▶ _Study material_
────────

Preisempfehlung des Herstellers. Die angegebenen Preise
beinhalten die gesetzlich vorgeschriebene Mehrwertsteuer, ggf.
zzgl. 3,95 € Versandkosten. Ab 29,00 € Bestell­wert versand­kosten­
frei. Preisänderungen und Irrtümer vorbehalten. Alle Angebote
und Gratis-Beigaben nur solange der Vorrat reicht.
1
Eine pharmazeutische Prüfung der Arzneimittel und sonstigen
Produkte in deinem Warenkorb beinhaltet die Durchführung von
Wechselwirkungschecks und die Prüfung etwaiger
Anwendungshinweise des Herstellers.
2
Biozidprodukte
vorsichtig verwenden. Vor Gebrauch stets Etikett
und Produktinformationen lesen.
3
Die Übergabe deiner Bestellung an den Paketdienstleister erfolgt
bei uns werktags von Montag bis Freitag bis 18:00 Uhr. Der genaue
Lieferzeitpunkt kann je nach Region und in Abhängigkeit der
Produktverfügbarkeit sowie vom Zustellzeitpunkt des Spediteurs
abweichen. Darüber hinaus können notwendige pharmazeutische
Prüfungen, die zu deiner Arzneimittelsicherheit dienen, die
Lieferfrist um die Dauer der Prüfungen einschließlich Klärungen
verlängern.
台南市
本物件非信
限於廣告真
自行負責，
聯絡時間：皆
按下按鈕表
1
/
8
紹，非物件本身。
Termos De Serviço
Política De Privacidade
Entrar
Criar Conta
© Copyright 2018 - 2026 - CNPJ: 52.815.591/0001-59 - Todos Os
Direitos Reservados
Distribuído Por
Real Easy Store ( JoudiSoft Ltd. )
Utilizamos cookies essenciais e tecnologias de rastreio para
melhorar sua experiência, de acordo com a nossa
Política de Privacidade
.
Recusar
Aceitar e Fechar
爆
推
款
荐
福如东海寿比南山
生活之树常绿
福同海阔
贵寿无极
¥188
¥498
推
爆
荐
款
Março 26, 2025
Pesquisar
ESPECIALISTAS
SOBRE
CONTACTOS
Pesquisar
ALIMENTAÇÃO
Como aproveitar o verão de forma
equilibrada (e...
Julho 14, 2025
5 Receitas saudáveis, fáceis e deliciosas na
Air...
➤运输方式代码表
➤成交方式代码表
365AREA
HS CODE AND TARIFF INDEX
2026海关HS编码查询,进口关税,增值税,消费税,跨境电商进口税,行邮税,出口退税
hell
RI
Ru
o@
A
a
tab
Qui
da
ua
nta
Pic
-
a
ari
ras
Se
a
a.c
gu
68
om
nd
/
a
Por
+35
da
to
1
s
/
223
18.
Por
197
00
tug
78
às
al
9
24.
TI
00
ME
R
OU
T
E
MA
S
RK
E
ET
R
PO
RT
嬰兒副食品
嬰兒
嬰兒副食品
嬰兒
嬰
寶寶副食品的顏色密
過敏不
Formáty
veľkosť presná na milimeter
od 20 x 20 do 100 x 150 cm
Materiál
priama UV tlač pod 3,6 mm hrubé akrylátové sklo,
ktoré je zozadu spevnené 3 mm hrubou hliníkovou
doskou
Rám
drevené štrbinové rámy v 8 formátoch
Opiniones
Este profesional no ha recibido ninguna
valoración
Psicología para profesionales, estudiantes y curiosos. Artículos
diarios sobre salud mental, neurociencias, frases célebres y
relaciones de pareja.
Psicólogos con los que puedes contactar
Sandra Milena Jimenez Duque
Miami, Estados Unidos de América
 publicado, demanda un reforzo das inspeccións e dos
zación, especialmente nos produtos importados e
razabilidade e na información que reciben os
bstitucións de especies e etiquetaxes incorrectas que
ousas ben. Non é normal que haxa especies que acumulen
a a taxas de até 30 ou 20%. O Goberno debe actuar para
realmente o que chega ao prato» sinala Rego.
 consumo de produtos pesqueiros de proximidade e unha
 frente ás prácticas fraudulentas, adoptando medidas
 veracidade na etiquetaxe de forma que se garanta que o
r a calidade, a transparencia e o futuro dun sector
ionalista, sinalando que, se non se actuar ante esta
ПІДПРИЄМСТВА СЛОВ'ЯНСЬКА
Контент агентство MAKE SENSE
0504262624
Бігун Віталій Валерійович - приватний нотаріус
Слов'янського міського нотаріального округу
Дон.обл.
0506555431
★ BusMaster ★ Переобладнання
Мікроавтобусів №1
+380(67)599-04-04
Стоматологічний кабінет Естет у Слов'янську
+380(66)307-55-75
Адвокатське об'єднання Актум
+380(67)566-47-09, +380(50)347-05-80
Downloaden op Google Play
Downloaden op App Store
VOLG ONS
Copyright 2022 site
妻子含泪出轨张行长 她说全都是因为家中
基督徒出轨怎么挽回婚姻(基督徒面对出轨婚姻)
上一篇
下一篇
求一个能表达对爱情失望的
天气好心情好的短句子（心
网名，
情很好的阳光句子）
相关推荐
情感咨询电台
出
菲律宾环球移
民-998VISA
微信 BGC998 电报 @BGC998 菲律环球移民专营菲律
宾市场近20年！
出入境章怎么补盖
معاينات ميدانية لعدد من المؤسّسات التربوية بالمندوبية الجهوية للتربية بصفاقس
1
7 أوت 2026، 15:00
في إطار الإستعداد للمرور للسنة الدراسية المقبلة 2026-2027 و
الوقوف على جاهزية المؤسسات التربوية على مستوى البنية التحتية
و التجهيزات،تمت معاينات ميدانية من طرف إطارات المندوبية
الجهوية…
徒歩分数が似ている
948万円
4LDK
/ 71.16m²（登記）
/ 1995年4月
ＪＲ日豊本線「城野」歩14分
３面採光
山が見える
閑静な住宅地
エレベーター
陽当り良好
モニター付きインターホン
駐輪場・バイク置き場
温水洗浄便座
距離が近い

────────

▶ _Problem description_
The answer is the run of lines above from the line containing "melhorar sua experiência, de" through the line containing "priama UV tlač", copied exactly and alone.

▶ _Expected output_
melhorar sua experiência, de acordo com a nossa
Política de Privacidade
.
Recusar
Aceitar e Fechar
爆
推
款
荐
福如东海寿比南山
生活之树常绿
福同海阔
贵寿无极
¥188
¥498
推
爆
荐
款
Março 26, 2025
Pesquisar
ESPECIALISTAS
SOBRE
CONTACTOS
Pesquisar
ALIMENTAÇÃO
Como aproveitar o verão de forma
equilibrada (e...
Julho 14, 2025
5 Receitas saudáveis, fáceis e deliciosas na
Air...
➤运输方式代码表
➤成交方式代码表
365AREA
HS CODE AND TARIFF INDEX
2026海关HS编码查询,进口关税,增值税,消费税,跨境电商进口税,行邮税,出口退税
hell
RI
Ru
o@
A
a
tab
Qui
da
ua
nta
Pic
-
a
ari
ras
Se
a
a.c
gu
68
om
nd
/
a
Por
+35
da
to
1
s
/
223
18.
Por
197
00
tug
78
às
al
9
24.
TI
00
ME
R
OU
T
E
MA
S
RK
E
ET
R
PO
RT
嬰兒副食品
嬰兒
嬰兒副食品
嬰兒
嬰
寶寶副食品的顏色密
過敏不
Formáty
veľkosť presná na milimeter
od 20 x 20 do 100 x 150 cm
Materiál
priama UV tlač pod 3,6 mm hrubé akrylátové sklo,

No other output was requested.